_任务要求:_
请统计下列各行中包含字符串“series”的行数（区分大小写），仅回答数字。

_原始数据:_
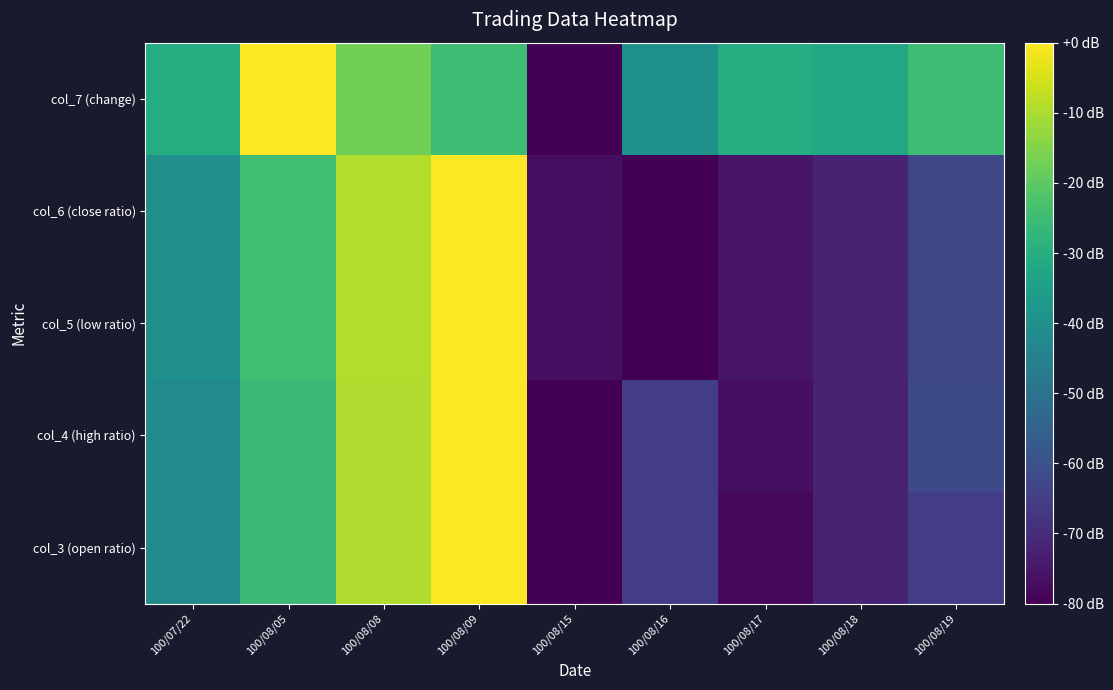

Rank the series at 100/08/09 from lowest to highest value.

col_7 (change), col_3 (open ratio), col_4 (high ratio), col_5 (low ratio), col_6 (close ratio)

==

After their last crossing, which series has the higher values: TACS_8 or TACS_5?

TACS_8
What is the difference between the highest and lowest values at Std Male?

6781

_练习答案:_
2